I find it amazing how many people are working and/or playing with text rendering at the moment. I work in Unity and have also been dipping my toes, but trying to think of doing some modern enhancements to the whole thing.

The Unity solution is quite limiting, someone about 10 years ago made a great asset and was actively developing it, but then they bought it and integrated it into their subsystem, after that all development basically stopped. Now in modern times a lot of games are using Slug, and it renders some really beautiful text, but unfortunately they are doing large scale licensing to big companies only.

Some thoughts I've come up with: 1. Creating text is basically a case of texture synthesis. We used to just throw it into textures and let the GPU handle it, but obviously its a general purpose device and not meant to know what information (such as edges) are more important than others. Even a 2k texture of a letter doesn't look 100% when you view it at full screen size.

2. Edge Lines: I have a little business card here from my Doctor's office. At e.g. 20-30cm normal human reading distance the text on it looks great, but zooming in close you can see a lot of differences. The card material isn't anywhere close to flat and the edge lines are really all over the place, in all kinds of interesting ways.

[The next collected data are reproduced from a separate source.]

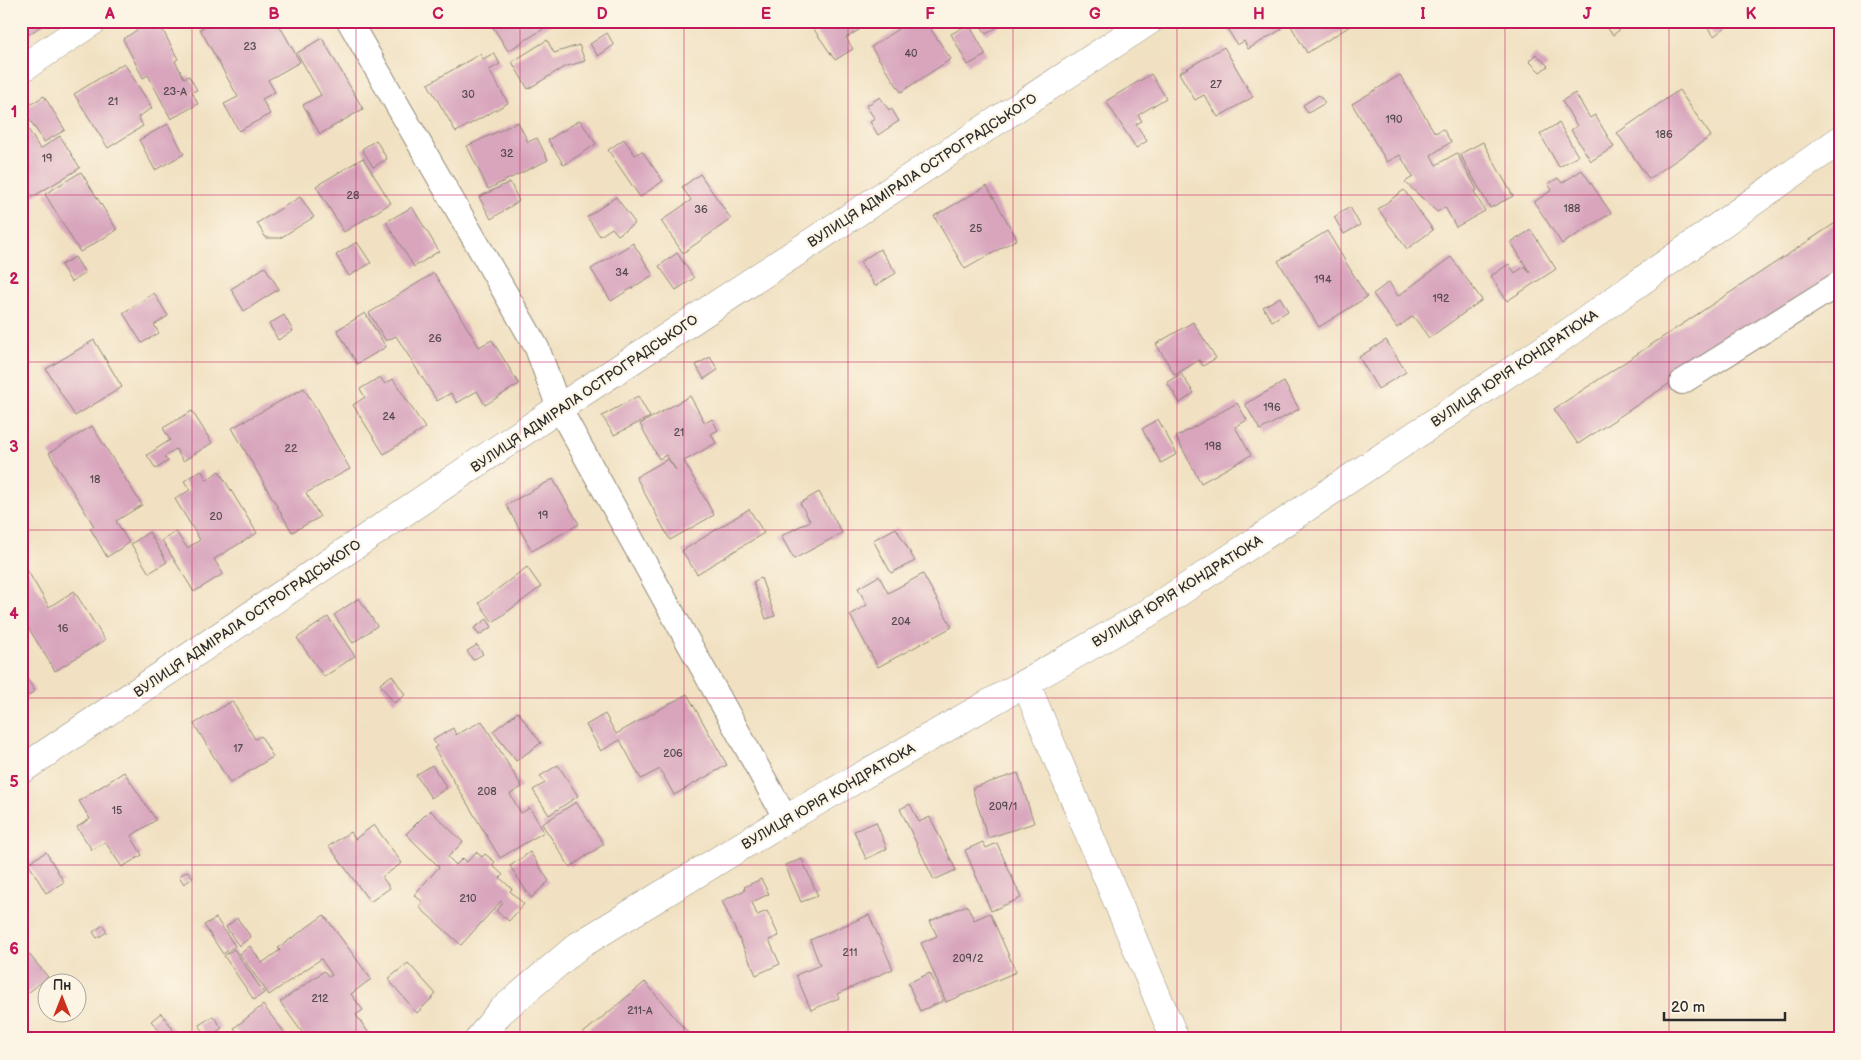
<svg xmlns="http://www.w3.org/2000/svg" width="1861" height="1060" font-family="'Balsamiq Sans',sans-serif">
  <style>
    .building { fill: #d8a5bd }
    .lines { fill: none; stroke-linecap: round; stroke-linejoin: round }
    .service-casing { stroke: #8e8676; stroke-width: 26 }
    .minor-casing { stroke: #8e8676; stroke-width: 29 }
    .tertiary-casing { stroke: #8e8676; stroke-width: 29 }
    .service { stroke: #fff; stroke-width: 24 }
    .minor { stroke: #fff; stroke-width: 28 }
    .tertiary { stroke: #fff; stroke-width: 28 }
    .grid { fill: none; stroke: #c2185b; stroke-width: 1; stroke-opacity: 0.55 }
    .labels { text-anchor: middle; stroke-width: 4.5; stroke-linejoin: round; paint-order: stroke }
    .number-label { font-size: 11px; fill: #564a50 }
    .street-label { font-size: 14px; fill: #2b2b2b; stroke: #fcf5e5 }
    .neatline { fill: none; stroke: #c2185b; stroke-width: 2 }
    .grid-label { font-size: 16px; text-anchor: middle; font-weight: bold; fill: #c2185b }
  </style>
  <rect width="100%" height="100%" fill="#fcf5e5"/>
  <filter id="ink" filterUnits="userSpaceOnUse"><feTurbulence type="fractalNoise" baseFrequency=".02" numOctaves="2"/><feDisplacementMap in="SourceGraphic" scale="10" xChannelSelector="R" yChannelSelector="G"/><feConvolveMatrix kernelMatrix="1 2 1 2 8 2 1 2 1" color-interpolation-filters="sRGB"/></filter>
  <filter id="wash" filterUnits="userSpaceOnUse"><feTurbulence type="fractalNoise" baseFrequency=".0096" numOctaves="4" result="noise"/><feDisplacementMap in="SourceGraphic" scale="20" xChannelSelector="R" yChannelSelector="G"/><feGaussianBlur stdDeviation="1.12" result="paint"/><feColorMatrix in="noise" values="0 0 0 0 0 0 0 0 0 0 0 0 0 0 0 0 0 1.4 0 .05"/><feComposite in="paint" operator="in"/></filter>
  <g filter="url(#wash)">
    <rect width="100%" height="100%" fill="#f1e1c2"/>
    <g id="blocks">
      <path class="building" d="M21 21H48L21 40Z
        M151 21H158L178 59 175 61 184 78 189 76 197 90 192 92 198 104 171 119 148 75 143 78 123 39Z
        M214 21H277L300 62 268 80 275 92 262 99 270 114 239 131 224 104 238 97 200 29Z
        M492 21H556L508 51 490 22Z
        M823 21H858L862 28 846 38 853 49 835 60 813 28Z
        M910 21H925L951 59 901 92 871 47Z
        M978 21H1008L986 34Z
        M1227 21H1277L1282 29 1248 49 1244 41 1237 45 1224 23Z
        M1288 21H1358L1307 53Z
        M1602 21H1631L1613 35Z
        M1702 21H1734L1714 36Z
        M1830 21H1840V35Z
        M969 24 986 55 968 65 951 34Z
        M607 33 614 45 598 56 590 44Z
        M322 38 363 109 320 134 303 105 321 95 297 53Z
        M547 40 554 53 579 45 585 61 564 67 528 89 512 62Z
        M1224 47 1253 97 1218 117 1204 95 1195 100 1179 73Z
        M494 53 500 64 489 70 508 103 456 132 428 84 480 54 483 59Z
        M1536 54 1548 66 1540 72 1529 61Z
        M124 63 152 108 138 117 143 126 108 148 74 94Z
        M1151 74 1166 98 1138 115 1142 121 1136 124 1147 141 1136 148 1106 101Z
        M1400 75 1435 133 1443 129 1451 142 1431 155 1436 165 1457 153 1477 190 1474 192 1485 211 1456 227 1445 207 1437 212 1405 182 1413 177 1400 155 1387 162 1352 104Z
        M1679 90 1711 136 1649 179 1617 133Z
        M1575 93 1590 118 1595 115 1614 147 1591 161 1571 130 1577 126 1562 101Z
        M1319 95 1325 103 1308 113 1303 105Z
        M44 96 65 130 44 142 23 109Z
        M880 97 889 110 891 108 899 121 878 135 870 122 875 119 866 106Z
        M580 120 596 144 564 165 548 140Z
        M24 122 40 149 60 136 80 168 21 204V123Z
        M518 122 528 142 537 138 548 160 488 189 467 146Z
        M1559 123 1578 156 1559 167 1540 134Z
        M168 124 184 154 155 170 139 140Z
        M624 139 635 155 642 151 663 181 640 197 608 150Z
        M376 140 387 159 373 167 362 149Z
        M1483 142 1513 196 1490 208 1460 154Z
        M363 158 391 203 344 232 316 186Z
        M1582 170 1611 213 1562 244 1534 202 1552 190 1548 184 1558 178 1562 183Z
        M81 172 117 230 80 252 45 194Z
        M700 174 731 219 683 253 661 221 691 200 682 187Z
        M510 182 519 201 491 219 479 197Z
        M987 186 1017 239 965 269 934 216Z
        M1404 190 1433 230 1407 249 1378 209Z
        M300 197 314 217 280 238H266L257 223Z
        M616 197 635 223 618 235 612 228 600 236 587 217Z
        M412 207 439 251 414 267 386 222Z
        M1350 207 1360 225 1344 234 1334 217Z
        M1840 220V271L1578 444 1554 409Z
        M1531 230 1556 269 1507 301 1491 276 1509 264 1515 273 1525 266 1530 273 1511 242Z
        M1327 231 1367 297 1319 327 1278 261Z
        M357 242 371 263 349 276 336 255Z
        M633 243 653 275 611 301 591 269Z
        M880 249 896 273 875 286 860 262Z
        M677 253 694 278 676 290 659 266Z
        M75 257 85 273 71 282 61 265Z
        M1451 257 1482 300 1429 338 1413 316 1397 328 1373 294 1389 282 1398 296Z
        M265 267 279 289 244 311 231 289Z
        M434 273 479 347 492 340 519 384 485 405 477 391 457 403 451 393 437 401 396 336 386 341 369 313Z
        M154 293 168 316 154 325 159 333 142 343 123 313Z
        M1280 297 1288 311 1272 321 1263 307Z
        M365 313 386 347 357 364 337 330Z
        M284 315 293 331 278 340 269 324Z
        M1193 322 1216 358 1203 366 1199 360 1175 375 1156 344Z
        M94 340 122 387 75 416 46 369Z
        M1386 340 1406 372 1378 389 1359 357Z
        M710 357 718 370 704 379 696 365Z
        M1181 374 1194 393 1180 403 1167 382Z
        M380 377 385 384 393 379 425 428 384 454 353 405 365 397 360 389Z
        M1284 382 1299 409 1260 430 1245 404Z
        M304 388 350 469 306 493 320 517 292 532 232 428Z
        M638 396 650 417 614 435 602 416Z
        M690 396 705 423 712 419 718 430 711 434 716 443 684 461 714 515 670 540 636 477 668 459 676 470 666 455 659 459 640 424Z
        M1237 403 1247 420 1235 427 1251 455 1201 483 1176 437Z
        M192 411 212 443 183 461 176 449 164 457 168 461 156 469 147 455 170 440 163 428Z
        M1158 419 1177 454 1161 463 1142 429Z
        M92 426 142 505 116 521 129 543 107 557 90 528 94 526 49 453Z
        M201 470 207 480 219 471 257 533 214 559 223 574 194 592 162 540 176 532 187 548 200 540 175 499 190 490 184 481Z
        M553 479 579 524 532 551 506 505Z
        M819 492 842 533 794 559 781 536 810 521 800 503Z
        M749 509 764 533 697 574 682 551Z
        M896 528 915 561 891 573 873 540Z
        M149 532 167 562 149 573 131 544Z
        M527 567 541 587 493 622 479 603Z
        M26 568 49 607 74 591 105 640 55 671 21 616V571Z
        M923 574 952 627 878 667 850 615 867 605 858 588 879 576 888 593Z
        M761 578 775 616 766 619 753 582Z
        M359 598 377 626 353 643 334 615Z
        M328 617 355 656 324 677 297 638Z
        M487 619 492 627 479 635 474 628Z
        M477 645 483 654 473 660 467 651Z
        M21 670 35 691 21 700Z
        M392 675 405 695 394 703 380 684Z
        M687 694 727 765 674 795 660 769 641 779 620 740 601 751 586 725 605 714 616 734Z
        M232 701 255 739 261 736 273 757 230 783 194 724Z
        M518 712 541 743 516 761 493 731Z
        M482 721 522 787 510 794 521 813 530 808 544 832 500 858 434 748 437 746 433 740 453 728 456 735Z
        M432 765 447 788 431 798 416 775Z
        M558 765 578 796 549 815 533 790 545 783 540 776Z
        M124 772 156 820 131 836 142 855 122 867 105 842 92 850 77 827 90 819 79 801Z
        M1018 773 1034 823 988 838 972 788Z
        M576 802 604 844 570 867 542 824Z
        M910 804 919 822 930 817 956 870 934 880 900 809Z
        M430 810 463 842 448 857 456 865 463 858 467 862 476 852 482 857 485 854 495 862 492 865 503 875 500 878 512 889 510 891 524 904 509 921 496 911 503 903 501 901 461 945 419 907 423 902 414 895 439 867 406 834Z
        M876 822 887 849 866 859 854 831Z
        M374 825 402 863 382 877 390 888 370 902 329 846 350 832 355 839Z
        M983 842 986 848 997 843 1021 898 991 911 965 850Z
        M46 852 64 882 46 893 28 863Z
        M530 852 549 881 531 898 510 866Z
        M802 859 818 896 801 902 785 865Z
        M188 871 193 878 184 884 179 876Z
        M761 879 769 894 752 902 757 915 767 911 779 936 769 940 780 964 756 975 722 901 745 890 744 887Z
        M967 905 974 920 990 913 1016 972 946 1002 921 943 937 936 930 921Z
        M324 915 371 979 351 994 363 1010 356 1015 373 1039H307L280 1002 324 971 329 977 332 975 321 959 269 995 240 954 250 946 262 963 280 950 278 948Z
        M869 915 893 969 837 994 839 998 811 1010 796 975 820 965 810 940Z
        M216 918 235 946 223 954 204 925Z
        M237 918 251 937 239 946 226 927Z
        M103 925 107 932 97 938 93 932Z
        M23 947 48 977 28 993 21 984Z
        M234 949 264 993 254 1000 224 956Z
        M408 963 436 994 417 1013 388 979Z
        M930 973 943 1001 920 1011 908 983Z
        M645 982 693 1039H576Z
        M263 1005 285 1033 278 1039H243L234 1028Z
        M161 1013 173 1029 164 1037 151 1021Z
        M213 1016 222 1028 208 1038 199 1025Z"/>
    </g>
  </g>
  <g filter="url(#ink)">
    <use href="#blocks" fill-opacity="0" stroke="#8e8676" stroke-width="1"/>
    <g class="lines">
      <defs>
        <path id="service" d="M349 21 537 348 559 408 786 819
          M1682 382 1840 283"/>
        <path id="minor" d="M21 69 93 21
          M1026 684 1175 1039
          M21 770 559 408 1149 21"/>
        <path id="tertiary" d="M479 1039 500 1012 578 946 786 819 1148 613 1561 338 1840 140"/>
      </defs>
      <use href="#service" class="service-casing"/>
      <use href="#minor" class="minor-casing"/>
      <use href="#tertiary" class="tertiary-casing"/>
      <use href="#service" class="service"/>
      <use href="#minor" class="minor"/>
      <use href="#tertiary" class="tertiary"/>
    </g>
  </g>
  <path class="grid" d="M192 21V1039M356 21V1039M520 21V1039M684 21V1039M848 21V1039M1013 21V1039M1177 21V1039M1341 21V1039M1505 21V1039M1669 21V1039M21 195H1840M21 362H1840M21 530H1840M21 698H1840M21 865H1840"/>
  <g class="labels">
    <g class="number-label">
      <text x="250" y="50">23</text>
      <text x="911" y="57">40</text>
      <text x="1216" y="88">27</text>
      <text x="175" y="95">23-А</text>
      <text x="468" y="98">30</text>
      <text x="113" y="105">21</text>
      <text x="1394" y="123">190</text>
      <text x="1664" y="138">186</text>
      <text x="507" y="157">32</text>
      <text x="47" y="162">19</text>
      <text x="353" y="199">28</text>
      <text x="1572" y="212">188</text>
      <text x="701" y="213">36</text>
      <text x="976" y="232">25</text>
      <text x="622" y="276">34</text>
      <text x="1323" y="283">194</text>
      <text x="1441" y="302">192</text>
      <text x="435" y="342">26</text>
      <text x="1272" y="411">196</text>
      <text x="389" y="420">24</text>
      <text x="679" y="436">21</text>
      <text x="1213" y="450">198</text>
      <text x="291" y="452">22</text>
      <text x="95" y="483">18</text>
      <text x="543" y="519">19</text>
      <text x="216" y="520">20</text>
      <text x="901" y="625">204</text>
      <text x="63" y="632">16</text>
      <text x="238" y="752">17</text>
      <text x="673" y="757">206</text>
      <text x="487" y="795">208</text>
      <text x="1003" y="810">209/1</text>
      <text x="117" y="814">15</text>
      <text x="468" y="902">210</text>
      <text x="850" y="956">211</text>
      <text x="968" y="962">209/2</text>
      <text x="320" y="1002">212</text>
      <text x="640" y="1014">211-А</text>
    </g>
    <g class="street-label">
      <text transform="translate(922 170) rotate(-33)" y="5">ВУЛИЦЯ АДМІРАЛА ОСТРОГРАДСЬКОГО</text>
      <text transform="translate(1514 368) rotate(-34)" y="5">ВУЛИЦЯ ЮРІЯ КОНДРАТЮКА</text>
      <text transform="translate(584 393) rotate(-34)" y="5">ВУЛИЦЯ АДМІРАЛА ОСТРОГРАДСЬКОГО</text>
      <text transform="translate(1177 591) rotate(-32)" y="5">ВУЛИЦЯ ЮРІЯ КОНДРАТЮКА</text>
      <text transform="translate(247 618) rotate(-34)" y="5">ВУЛИЦЯ АДМІРАЛА ОСТРОГРАДСЬКОГО</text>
      <text transform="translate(828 796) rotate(-30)" y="5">ВУЛИЦЯ ЮРІЯ КОНДРАТЮКА</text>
    </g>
  </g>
  <rect width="1861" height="1060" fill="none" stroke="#fcf5e5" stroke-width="55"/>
  <g transform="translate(62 998)"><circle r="24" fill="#fcf5e5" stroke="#a8a49b"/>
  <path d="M0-4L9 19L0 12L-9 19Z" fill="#c8321e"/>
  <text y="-8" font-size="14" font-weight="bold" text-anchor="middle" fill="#2b2b2b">Пн</text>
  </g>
  <path d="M1664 1012v8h121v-8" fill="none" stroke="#2b2b2b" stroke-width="2.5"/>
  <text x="1671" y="1012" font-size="15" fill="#2b2b2b" stroke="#fcf5e5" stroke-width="4" paint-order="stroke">20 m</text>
  <rect x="28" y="28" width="1806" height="1004" class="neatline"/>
  <g class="grid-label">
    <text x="110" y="19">A</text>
    <text x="274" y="19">B</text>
    <text x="438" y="19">C</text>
    <text x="602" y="19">D</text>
    <text x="766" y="19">E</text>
    <text x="930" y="19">F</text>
    <text x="1095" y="19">G</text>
    <text x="1259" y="19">H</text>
    <text x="1423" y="19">I</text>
    <text x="1587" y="19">J</text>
    <text x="1751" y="19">K</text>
    <text x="14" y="117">1</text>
    <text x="14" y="284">2</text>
    <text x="14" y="452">3</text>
    <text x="14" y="619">4</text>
    <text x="14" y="787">5</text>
    <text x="14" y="954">6</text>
  </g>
</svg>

3. Filling: The same happens for the center filled part of a letter or vector, when you zoom in you can see a lot of flaws creep in, e.g. 5% of the visible layer has some or the other color flaw. There are black flecks on the white card, white/black flecks in a little apple logo they have etc.

4. So basically I want to add a distance parameter as well as using size. Both these cases for just rendering normal 2d text is relatively irrelevant, but in 3d people will often go stand right up against something, so the extra detailing will add a lot. For the synthesis part, there's no reason that any of the lines should be a solid fill instead of for example some artistic brush stroke, or using some derivative noise curves to create extra/stable information/detailing.

5. Another thing to look at might be work subdivision. Instead of rendering a whole set of letters in N time, if the camera is relatively stable we can refine those over successive frames to improve detailing, for example go from 2 to M subdivisions per curve.

6. There are numerous available examples such as the following concurrent B-Tree: https://www.youtube.com/watch?v=-Ce-XC4MtWk In their demo they fly into e.g. a planetary body and keep subdividing the visible terrain on-screen to some minimum size; then they can synthesize extra coherent detailing that matches that zoom level from some map, in their case e.g. noise for the moon, or code for water etc.

I find that a lot of the people working on text are sort of doing their own thing data structure wise, instead of looking at these already implemented and proven concurrent solutions. Here is another interesting paper, DLHT: A Non-blocking Resizable Hashtable with Fast Deletes and Memory-awareness / https://arxiv.org/abs/2406.09986

Not to say that those are the way to parallelize the work, or even if that is necessary, but it might be an interesting area where one can increase detailing.